**Excerpted data:**
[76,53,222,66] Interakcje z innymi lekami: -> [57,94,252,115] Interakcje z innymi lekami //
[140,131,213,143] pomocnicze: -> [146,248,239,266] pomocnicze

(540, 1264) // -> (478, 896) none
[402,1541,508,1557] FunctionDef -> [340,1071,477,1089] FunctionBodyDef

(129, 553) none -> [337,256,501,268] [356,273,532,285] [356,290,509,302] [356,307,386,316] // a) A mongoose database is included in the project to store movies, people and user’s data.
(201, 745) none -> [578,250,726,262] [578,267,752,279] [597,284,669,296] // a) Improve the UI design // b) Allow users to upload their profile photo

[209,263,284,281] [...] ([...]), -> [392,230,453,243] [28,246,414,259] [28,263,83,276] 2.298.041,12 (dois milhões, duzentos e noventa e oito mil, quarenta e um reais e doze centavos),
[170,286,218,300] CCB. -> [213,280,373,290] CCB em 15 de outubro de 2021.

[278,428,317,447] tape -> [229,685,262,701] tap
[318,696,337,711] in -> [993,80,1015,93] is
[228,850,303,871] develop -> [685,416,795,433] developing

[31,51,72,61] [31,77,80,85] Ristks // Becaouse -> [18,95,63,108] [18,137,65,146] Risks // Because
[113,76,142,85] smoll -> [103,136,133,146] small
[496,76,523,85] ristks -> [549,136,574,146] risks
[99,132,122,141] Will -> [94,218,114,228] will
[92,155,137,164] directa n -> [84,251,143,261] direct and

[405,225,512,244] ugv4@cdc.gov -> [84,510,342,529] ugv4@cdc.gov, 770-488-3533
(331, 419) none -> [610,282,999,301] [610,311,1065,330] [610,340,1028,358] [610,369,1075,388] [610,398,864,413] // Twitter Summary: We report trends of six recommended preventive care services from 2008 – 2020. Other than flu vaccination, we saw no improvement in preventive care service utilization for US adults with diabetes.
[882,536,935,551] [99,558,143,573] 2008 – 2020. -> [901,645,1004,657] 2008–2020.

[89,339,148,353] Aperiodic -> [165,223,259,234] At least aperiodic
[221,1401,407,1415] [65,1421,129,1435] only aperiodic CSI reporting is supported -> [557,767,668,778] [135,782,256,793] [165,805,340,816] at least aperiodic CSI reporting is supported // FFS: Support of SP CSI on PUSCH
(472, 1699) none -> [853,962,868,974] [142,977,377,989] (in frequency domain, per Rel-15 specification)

**What you have to do:** Reproduce, exactly as they stand in the data above, the lines from the one that holds "(540, 1264) // -> (478, 896) none" to the one that holds "[221,1401,407,1415] [65,1421,129,1435] only", inclusive.

**Exercise solution:**
(540, 1264) // -> (478, 896) none
[402,1541,508,1557] FunctionDef -> [340,1071,477,1089] FunctionBodyDef

(129, 553) none -> [337,256,501,268] [356,273,532,285] [356,290,509,302] [356,307,386,316] // a) A mongoose database is included in the project to store movies, people and user’s data.
(201, 745) none -> [578,250,726,262] [578,267,752,279] [597,284,669,296] // a) Improve the UI design // b) Allow users to upload their profile photo

[209,263,284,281] [...] ([...]), -> [392,230,453,243] [28,246,414,259] [28,263,83,276] 2.298.041,12 (dois milhões, duzentos e noventa e oito mil, quarenta e um reais e doze centavos),
[170,286,218,300] CCB. -> [213,280,373,290] CCB em 15 de outubro de 2021.

[278,428,317,447] tape -> [229,685,262,701] tap
[318,696,337,711] in -> [993,80,1015,93] is
[228,850,303,871] develop -> [685,416,795,433] developing

[31,51,72,61] [31,77,80,85] Ristks // Becaouse -> [18,95,63,108] [18,137,65,146] Risks // Because
[113,76,142,85] smoll -> [103,136,133,146] small
[496,76,523,85] ristks -> [549,136,574,146] risks
[99,132,122,141] Will -> [94,218,114,228] will
[92,155,137,164] directa n -> [84,251,143,261] direct and

[405,225,512,244] ugv4@cdc.gov -> [84,510,342,529] ugv4@cdc.gov, 770-488-3533
(331, 419) none -> [610,282,999,301] [610,311,1065,330] [610,340,1028,358] [610,369,1075,388] [610,398,864,413] // Twitter Summary: We report trends of six recommended preventive care services from 2008 – 2020. Other than flu vaccination, we saw no improvement in preventive care service utilization for US adults with diabetes.
[882,536,935,551] [99,558,143,573] 2008 – 2020. -> [901,645,1004,657] 2008–2020.

[89,339,148,353] Aperiodic -> [165,223,259,234] At least aperiodic
[221,1401,407,1415] [65,1421,129,1435] only aperiodic CSI reporting is supported -> [557,767,668,778] [135,782,256,793] [165,805,340,816] at least aperiodic CSI reporting is supported // FFS: Support of SP CSI on PUSCH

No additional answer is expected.